- _Required actions_
1 > Please copy the passage of the Todd Whitten biography from "Whitten earned All-Gulf" up to and including "Fame in 2001.", word for word.
2 > Using the Todd Whitten biography, decide whether each statement agrees with it, answering yes or no and quoting the words that decide it: (a) Whitten was drafted in baseball by the Philadelphia Phillies. (b) Whitten earned his master's degree from Stephen F. Austin. (c) Whitten was head football coach at Sam Houston State from 2005 to 2009.

─── Selected text

Todd Whitten

Tarleton State Texans
- Title: Head coach

Personal information
- Born: February 16, 1965 (age 61) Dallas, Texas, U.S.
- Listed height: 6 ft 2 in (1.88 m)
- Listed weight: 240 lb (109 kg)

Career information
- High school: Kimball
- College: Stephen F. Austin
- NFL draft: 1987: undrafted

Career history

Playing
- New England Patriots (1987);

Coaching
- Texas Tech (1988–1989) Graduate assistant; New Mexico State (1990–1993) Quarterbacks coach; UTEP (1994–1995) Running backs coach; Tarleton State (1996) Head coach; Wyoming (1997) Offensive coordinator & quarterbacks coach; Sam Houston State (1999) Offensive coordinator; Tarleton State (2000–2004) Head coach; Sam Houston State (2005–2009) Head coach; Lamar (2010–2011) Offensive coordinator; Arlington Heights HS (TX) (2012) Head coach; UTEP (2013–2015) Wide receivers coach; Tarleton State (2016–present) Head coach;

Awards and highlights
- 4× LSC Coach of the Year (1996, 2001–2003);

Head coaching record
- Career: 151–87 (college) 0–1 (bowl) 2–2 (NCAA D-I playoffs) 3–4 (NCAA D-II playoffs) 3–6 (high school)
- Stats at Pro Football Reference

= Todd Whitten =

American football player and coach (born 1965)

Philip Todd Whitten (born February 16, 1965) is an American football coach and former player. He is the head football coach at Tarleton State University, a position he held in 1996, from 2000 to 2004, and resumed before the 2016 season. Whitten was head football coach at Sam Houston State University from 2005 to 2009.

==Playing career==
A native of Dallas, Texas, Whitten attended Justin F. Kimball High School. In 1982, he guided the school to a district championship. Whitten chose to attend Stephen F. Austin University, where he was a three-year starter in football and baseball from 1984 to 1986.

Whitten earned All-Gulf Star Conference as quarterback for the Lumberjacks. He ranks second in SFA career passing yards (6,304) and touchdown passes (60). He was drafted in baseball by the Philadelphia Phillies in 1983 and signed a free agent contract with the New England Patriots in 1987. He received his bachelor's degree in education from Stephen F. Austin in 1987 and his master’s in education from Texas Tech in 1990. Whitten was inducted into the SFA Athletics Hall of Fame in 2001.

──────
─── Material provided

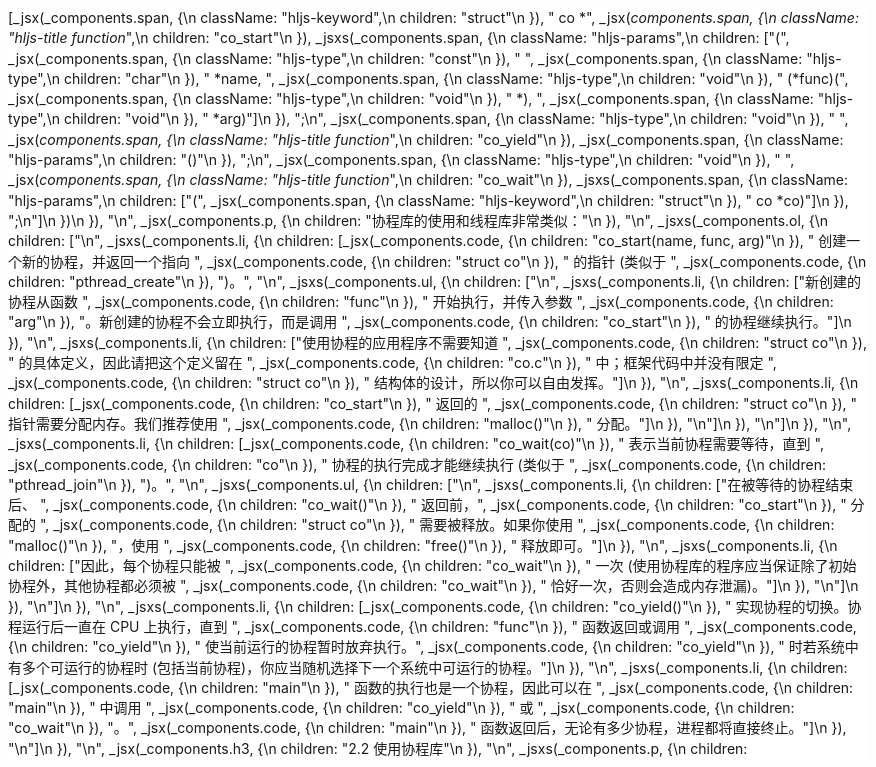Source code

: [_jsx(_components.span, {\n          className: \"hljs-keyword\",\n          children: \"struct\"\n        }), \" co *\", _jsx(_components.span, {\n          className: \"hljs-title function_\",\n          children: \"co_start\"\n        }), _jsxs(_components.span, {\n          className: \"hljs-params\",\n          children: [\"(\", _jsx(_components.span, {\n            className: \"hljs-type\",\n            children: \"const\"\n          }), \" \", _jsx(_components.span, {\n            className: \"hljs-type\",\n            children: \"char\"\n          }), \" *name, \", _jsx(_components.span, {\n            className: \"hljs-type\",\n            children: \"void\"\n          }), \" (*func)(\", _jsx(_components.span, {\n            className: \"hljs-type\",\n            children: \"void\"\n          }), \" *), \", _jsx(_components.span, {\n            className: \"hljs-type\",\n            children: \"void\"\n          }), \" *arg)\"]\n        }), \";\\n\", _jsx(_components.span, {\n          className: \"hljs-type\",\n          children: \"void\"\n        }), \"       \", _jsx(_components.span, {\n          className: \"hljs-title function_\",\n          children: \"co_yield\"\n        }), _jsx(_components.span, {\n          className: \"hljs-params\",\n          children: \"()\"\n        }), \";\\n\", _jsx(_components.span, {\n          className: \"hljs-type\",\n          children: \"void\"\n        }), \"       \", _jsx(_components.span, {\n          className: \"hljs-title function_\",\n          children: \"co_wait\"\n        }), _jsxs(_components.span, {\n          className: \"hljs-params\",\n          children: [\"(\", _jsx(_components.span, {\n            className: \"hljs-keyword\",\n            children: \"struct\"\n          }), \" co *co)\"]\n        }), \";\\n\"]\n      })\n    }), \"\\n\", _jsx(_components.p, {\n      children: \"协程库的使用和线程库非常类似：\"\n    }), \"\\n\", _jsxs(_components.ol, {\n      children: [\"\\n\", _jsxs(_components.li, {\n        children: [_jsx(_components.code, {\n          children: \"co_start(name, func, arg)\"\n        }), \" 创建一个新的协程，并返回一个指向 \", _jsx(_components.code, {\n          children: \"struct co\"\n        }), \" 的指针 (类似于 \", _jsx(_components.code, {\n          children: \"pthread_create\"\n        }), \")。\", \"\\n\", _jsxs(_components.ul, {\n          children: [\"\\n\", _jsxs(_components.li, {\n            children: [\"新创建的协程从函数 \", _jsx(_components.code, {\n              children: \"func\"\n            }), \" 开始执行，并传入参数 \", _jsx(_components.code, {\n              children: \"arg\"\n            }), \"。新创建的协程不会立即执行，而是调用 \", _jsx(_components.code, {\n              children: \"co_start\"\n            }), \" 的协程继续执行。\"]\n          }), \"\\n\", _jsxs(_components.li, {\n            children: [\"使用协程的应用程序不需要知道 \", _jsx(_components.code, {\n              children: \"struct co\"\n            }), \" 的具体定义，因此请把这个定义留在 \", _jsx(_components.code, {\n              children: \"co.c\"\n            }), \" 中；框架代码中并没有限定 \", _jsx(_components.code, {\n              children: \"struct co\"\n            }), \" 结构体的设计，所以你可以自由发挥。\"]\n          }), \"\\n\", _jsxs(_components.li, {\n            children: [_jsx(_components.code, {\n              children: \"co_start\"\n            }), \" 返回的 \", _jsx(_components.code, {\n              children: \"struct co\"\n            }), \" 指针需要分配内存。我们推荐使用 \", _jsx(_components.code, {\n              children: \"malloc()\"\n            }), \" 分配。\"]\n          }), \"\\n\"]\n        }), \"\\n\"]\n      }), \"\\n\", _jsxs(_components.li, {\n        children: [_jsx(_components.code, {\n          children: \"co_wait(co)\"\n        }), \" 表示当前协程需要等待，直到 \", _jsx(_components.code, {\n          children: \"co\"\n        }), \" 协程的执行完成才能继续执行 (类似于 \", _jsx(_components.code, {\n          children: \"pthread_join\"\n        }), \")。\", \"\\n\", _jsxs(_components.ul, {\n          children: [\"\\n\", _jsxs(_components.li, {\n            children: [\"在被等待的协程结束后、 \", _jsx(_components.code, {\n              children: \"co_wait()\"\n            }), \" 返回前，\", _jsx(_components.code, {\n              children: \"co_start\"\n            }), \" 分配的 \", _jsx(_components.code, {\n              children: \"struct co\"\n            }), \" 需要被释放。如果你使用 \", _jsx(_components.code, {\n              children: \"malloc()\"\n            }), \"，使用 \", _jsx(_components.code, {\n              children: \"free()\"\n            }), \" 释放即可。\"]\n          }), \"\\n\", _jsxs(_components.li, {\n            children: [\"因此，每个协程只能被 \", _jsx(_components.code, {\n              children: \"co_wait\"\n            }), \" 一次 (使用协程库的程序应当保证除了初始协程外，其他协程都必须被 \", _jsx(_components.code, {\n              children: \"co_wait\"\n            }), \" 恰好一次，否则会造成内存泄漏)。\"]\n          }), \"\\n\"]\n        }), \"\\n\"]\n      }), \"\\n\", _jsxs(_components.li, {\n        children: [_jsx(_components.code, {\n          children: \"co_yield()\"\n        }), \" 实现协程的切换。协程运行后一直在 CPU 上执行，直到 \", _jsx(_components.code, {\n          children: \"func\"\n        }), \" 函数返回或调用 \", _jsx(_components.code, {\n          children: \"co_yield\"\n        }), \" 使当前运行的协程暂时放弃执行。\", _jsx(_components.code, {\n          children: \"co_yield\"\n        }), \" 时若系统中有多个可运行的协程时 (包括当前协程)，你应当随机选择下一个系统中可运行的协程。\"]\n      }), \"\\n\", _jsxs(_components.li, {\n        children: [_jsx(_components.code, {\n          children: \"main\"\n        }), \" 函数的执行也是一个协程，因此可以在 \", _jsx(_components.code, {\n          children: \"main\"\n        }), \" 中调用 \", _jsx(_components.code, {\n          children: \"co_yield\"\n        }), \" 或 \", _jsx(_components.code, {\n          children: \"co_wait\"\n        }), \"。\", _jsx(_components.code, {\n          children: \"main\"\n        }), \" 函数返回后，无论有多少协程，进程都将直接终止。\"]\n      }), \"\\n\"]\n    }), \"\\n\", _jsx(_components.h3, {\n      children: \"2.2 使用协程库\"\n    }), \"\\n\", _jsxs(_components.p, {\n      children:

──────

- _Solutions to the exercise_
1 >
Whitten earned All-Gulf Star Conference as quarterback for the Lumberjacks. He ranks second in SFA career passing yards (6,304) and touchdown passes (60). He was drafted in baseball by the Philadelphia Phillies in 1983 and signed a free agent contract with the New England Patriots in 1987. He received his bachelor's degree in education from Stephen F. Austin in 1987 and his master’s in education from Texas Tech in 1990. Whitten was inducted into the SFA Athletics Hall of Fame in 2001.

2 >
(a) Yes: "He was drafted in baseball by the Philadelphia Phillies in 1983"
(b) No: "his master’s in education from Texas Tech in 1990"
(c) Yes: "Whitten was head football coach at Sam Houston State University from 2005 to 2009."